Our last test is the KS test which is less stringent than the SW test.
```{r}
ks.test(sysBP.a$.resid, y = pnorm, mean = mean(sysBP.a$.resid), sd = sd(sysBP.a$.resid))
```
The KS test comes out non-significant. So we have a variety of conflicting information about the skewness of this distribution. The plots looks only slightly skewed, the skewness metric as well as the SW indicate a highly skewed distribution, but the KS test and skew.2SE metrics indicate the opposite. Overall, this seems borderline but we can say it is normal since most of the skewness seems to be driven by 2-3 points out of 50. To be clear, I think we could have said either skewed or normal here and been correct.
### Independence
We don't talk about independence in this class
### Multicolinearity
Multicolinearity occurs when predictor variables in a multiple linear regression are highly correlated. This causes problems with both parameter estimation and prediction, so we need to make sure our predictors are fairly unique.
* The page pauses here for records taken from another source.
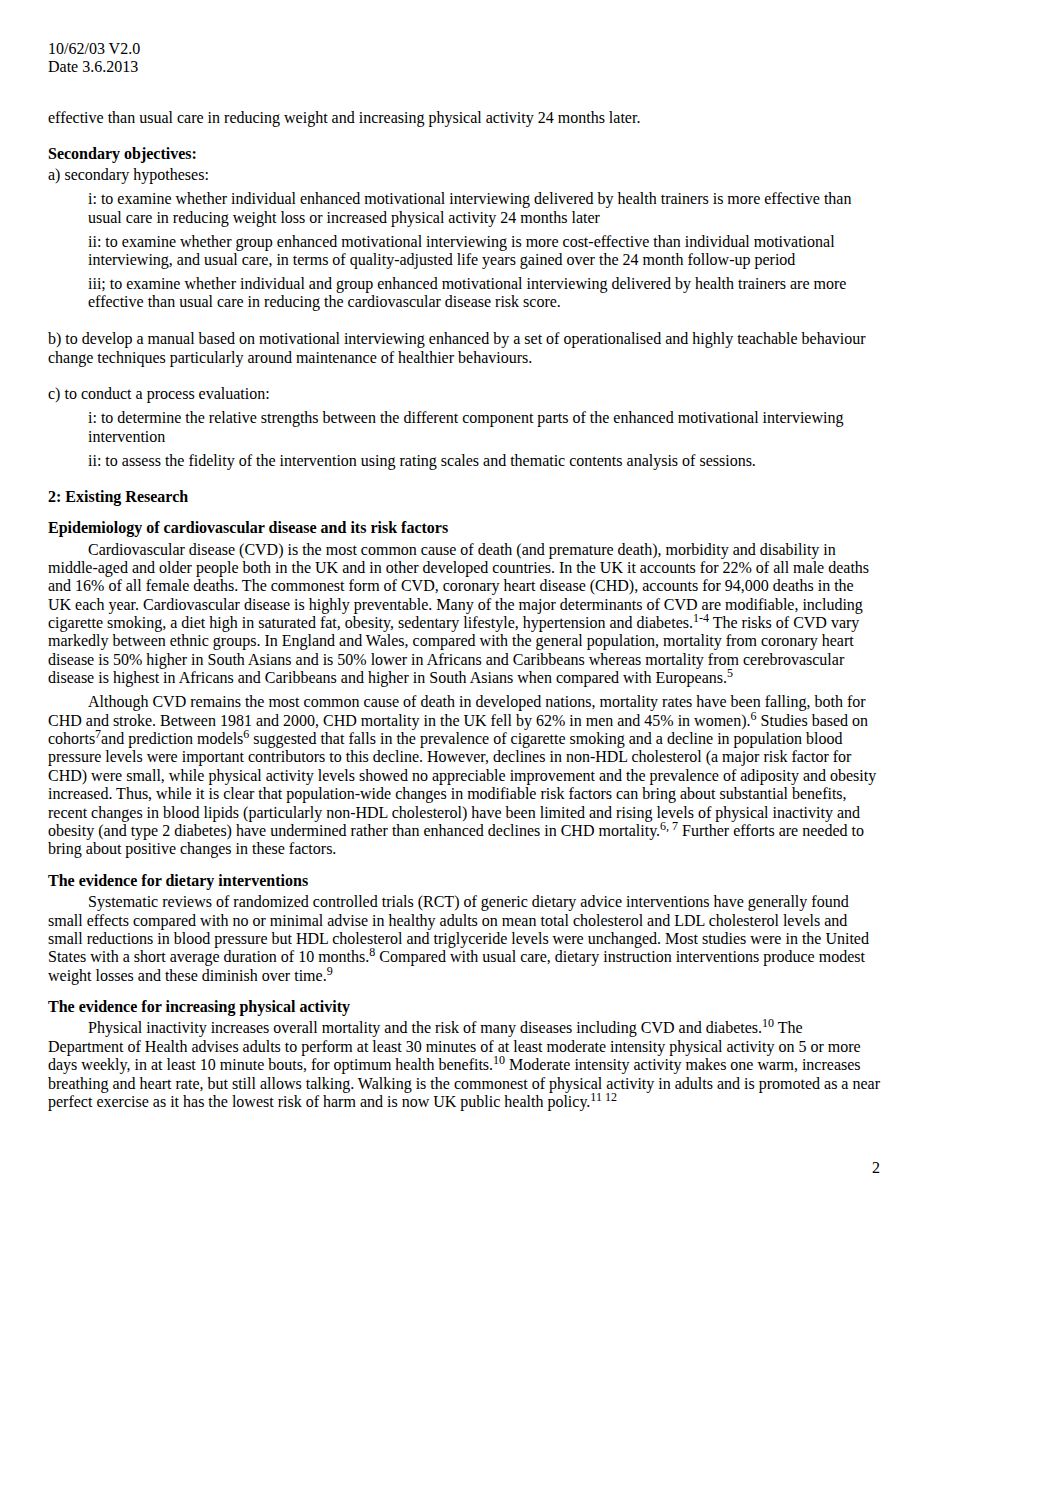10/62/03 V2.0
Date 3.6.2013
effective than usual care in reducing weight and increasing physical activity 24 months later.
Secondary objectives:
a) secondary hypotheses:
i: to examine whether individual enhanced motivational interviewing delivered by health trainers is more effective than usual care in reducing weight loss or increased physical activity 24 months later
ii: to examine whether group enhanced motivational interviewing is more cost-effective than individual motivational interviewing, and usual care, in terms of quality-adjusted life years gained over the 24 month follow-up period
iii; to examine whether individual and group enhanced motivational interviewing delivered by health trainers are more effective than usual care in reducing the cardiovascular disease risk score.
b) to develop a manual based on motivational interviewing enhanced by a set of operationalised and highly teachable behaviour change techniques particularly around maintenance of healthier behaviours.
c) to conduct a process evaluation:
i: to determine the relative strengths between the different component parts of the enhanced motivational interviewing intervention
ii: to assess the fidelity of the intervention using rating scales and thematic contents analysis of sessions.
2: Existing Research
Epidemiology of cardiovascular disease and its risk factors
Cardiovascular disease (CVD) is the most common cause of death (and premature death), morbidity and disability in middle-aged and older people both in the UK and in other developed countries. In the UK it accounts for 22% of all male deaths and 16% of all female deaths. The commonest form of CVD, coronary heart disease (CHD), accounts for 94,000 deaths in the UK each year. Cardiovascular disease is highly preventable. Many of the major determinants of CVD are modifiable, including cigarette smoking, a diet high in saturated fat, obesity, sedentary lifestyle, hypertension and diabetes.1-4 The risks of CVD vary markedly between ethnic groups. In England and Wales, compared with the general population, mortality from coronary heart disease is 50% higher in South Asians and is 50% lower in Africans and Caribbeans whereas mortality from cerebrovascular disease is highest in Africans and Caribbeans and higher in South Asians when compared with Europeans.5
Although CVD remains the most common cause of death in developed nations, mortality rates have been falling, both for CHD and stroke. Between 1981 and 2000, CHD mortality in the UK fell by 62% in men and 45% in women).6 Studies based on cohorts7and prediction models6 suggested that falls in the prevalence of cigarette smoking and a decline in population blood pressure levels were important contributors to this decline. However, declines in non-HDL cholesterol (a major risk factor for CHD) were small, while physical activity levels showed no appreciable improvement and the prevalence of adiposity and obesity increased. Thus, while it is clear that population-wide changes in modifiable risk factors can bring about substantial benefits, recent changes in blood lipids (particularly non-HDL cholesterol) have been limited and rising levels of physical inactivity and obesity (and type 2 diabetes) have undermined rather than enhanced declines in CHD mortality.6, 7 Further efforts are needed to bring about positive changes in these factors.
The evidence for dietary interventions
Systematic reviews of randomized controlled trials (RCT) of generic dietary advice interventions have generally found small effects compared with no or minimal advise in healthy adults on mean total cholesterol and LDL cholesterol levels and small reductions in blood pressure but HDL cholesterol and triglyceride levels were unchanged. Most studies were in the United States with a short average duration of 10 months.8 Compared with usual care, dietary instruction interventions produce modest weight losses and these diminish over time.9
The evidence for increasing physical activity
Physical inactivity increases overall mortality and the risk of many diseases including CVD and diabetes.10 The Department of Health advises adults to perform at least 30 minutes of at least moderate intensity physical activity on 5 or more days weekly, in at least 10 minute bouts, for optimum health benefits.10 Moderate intensity activity makes one warm, increases breathing and heart rate, but still allows talking. Walking is the commonest of physical activity in adults and is promoted as a near perfect exercise as it has the lowest risk of harm and is now UK public health policy.11 12
2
We will test multicolinearity by calculating the variance inflation factor (VIF) using the `vif` function from the `car` package.
In order to use the function, you only need to pass the model into the `vif` function
`vif(model)`
So we can recreate our multiple linear regression from the last lab. Remember, we made a model using the main effects of age and glucose on systolic blood pressure. We can make that again, storing in sysBP.m.2
```{r}
sysBP.m.2 <- lm(sysBP ~ age + glucose, data = fhs)
vif(sysBP.m.2)
```
Variables with VIF values above 10 should be removed from the model. We can see that neither of our predictors approach that so multicolinearity is not an issue in our simplistic multiple linear model.